If you cannot donate, said Nguyen, you can record your minutes of exercise instead.

This year’s walk was the second one held virtually. Nguyen said that registration and participation over the last two years have been lower than average. As a result, Maryland colleges and high schools are now united under one Maryland AFSP chapter, although each campus still hosts its own walk. 

Participating schools include UMBC, the University of Maryland, College Park, Towson University, Johns Hopkins University and various high schools. The idea is to have a combined Maryland fundraising goal of $50,000. So far, $38,000 has been raised. UMBC is still maintaining its individual goal of $5,000.

Nguyen explained that the money is directed through three major outlets: research, policy advocacy and education. One of the most successful Office of Health Promotion programs, she said, is an annual mental health film screening and group discussion that is partially funded by the AFSP walk. The program focuses on the transition from high school to college, a period that is often filled with anxiety.

While open discussions on mental and emotional health are always necessary, Nguyen said the pandemic has highlighted just how critical community awareness is.

People feel overwhelmed, confused and anxious,” she continued. “Maybe they have a high risk of COVID-19 or feel powerless about other world events surrounding shootings and race.”

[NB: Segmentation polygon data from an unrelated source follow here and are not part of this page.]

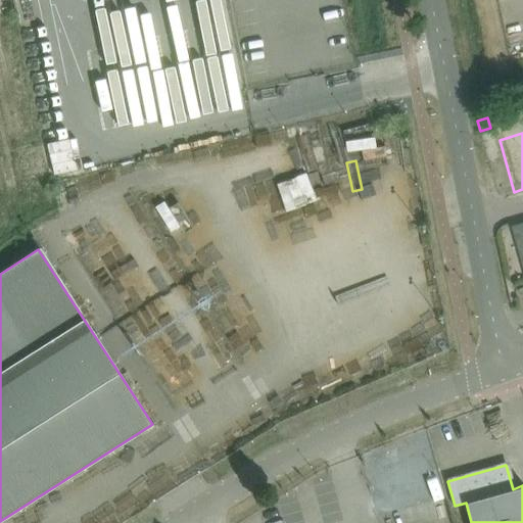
[(389,503),(407,501),(405,477),(387,479),(389,503)]
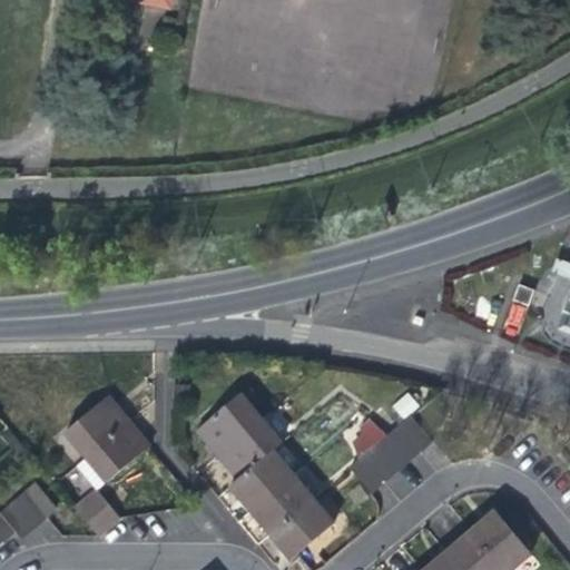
[(127,0),(174,9),(175,0),(127,0)]
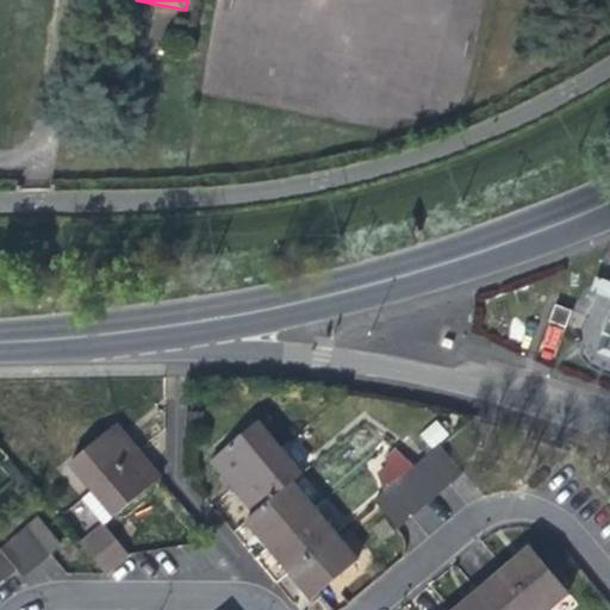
[(211,458),(232,485),(278,447),(255,421),(211,458)]
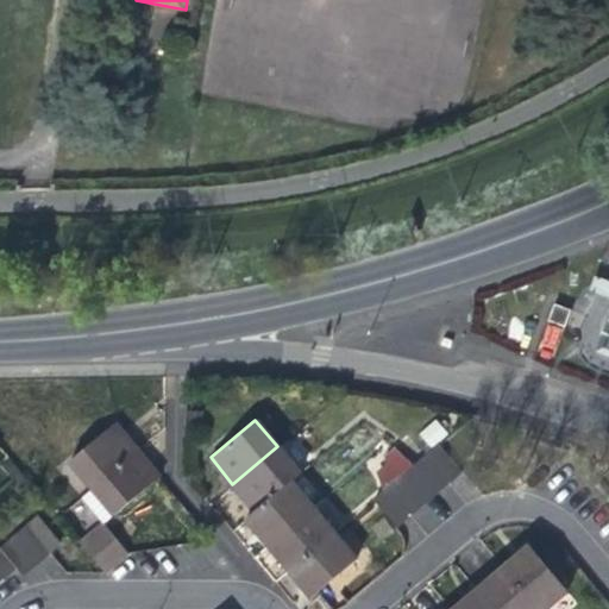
[(69,463),(92,490),(132,456),(138,450),(127,437),(115,424),(69,463)]
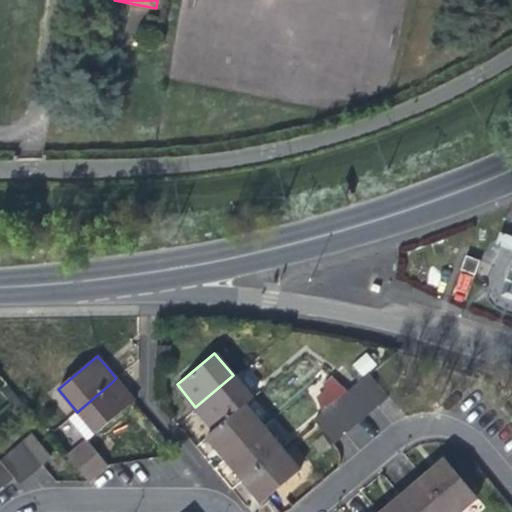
[(362,366),(369,374),(379,366),(372,357),(362,366)]
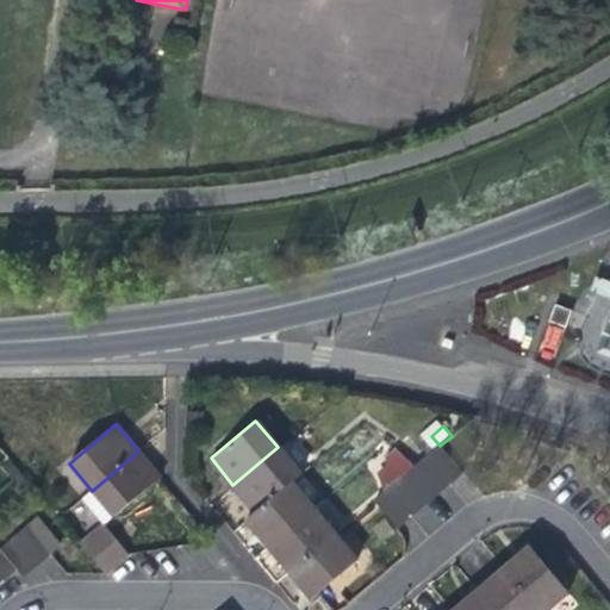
[(461,472),(440,446),(425,458),(448,483),(461,472)]
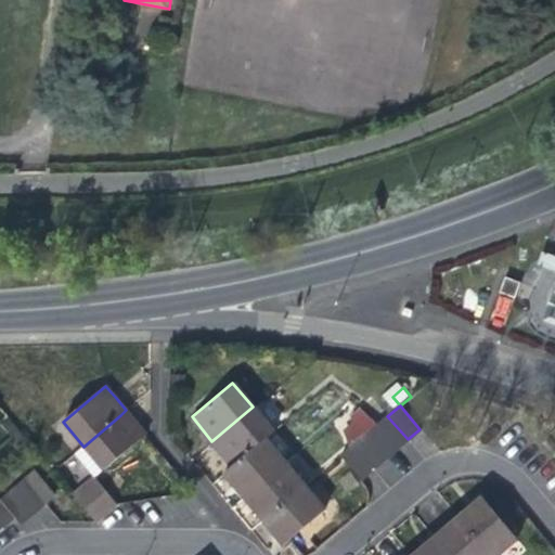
[(211,441),(231,466),(263,439),(273,430),(253,407),(211,441)]
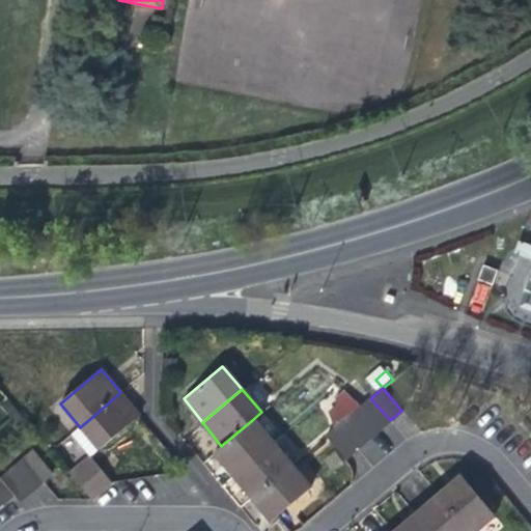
[(129,402),(120,392),(115,397),(80,427),(70,436),(88,456),(140,415),(129,402)]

A study by Boston University researchers states that anxiety and depression rates tripled due to the pandemic. The spread of videos like the murder of George Floyd caused a further spike in reports of depression and anxiety specifically for Black Americans and other POC.

Nguyen said that the shared experiences of the pandemic have helped to de-stigmatize mental health. Her office has led social media campaigns about emotional health and staying connected to campus under the slogan #umbctogether.

“We are raising awareness for not just suicide, but also for promoting healing, hope and emotional health,” concluded Nguyen.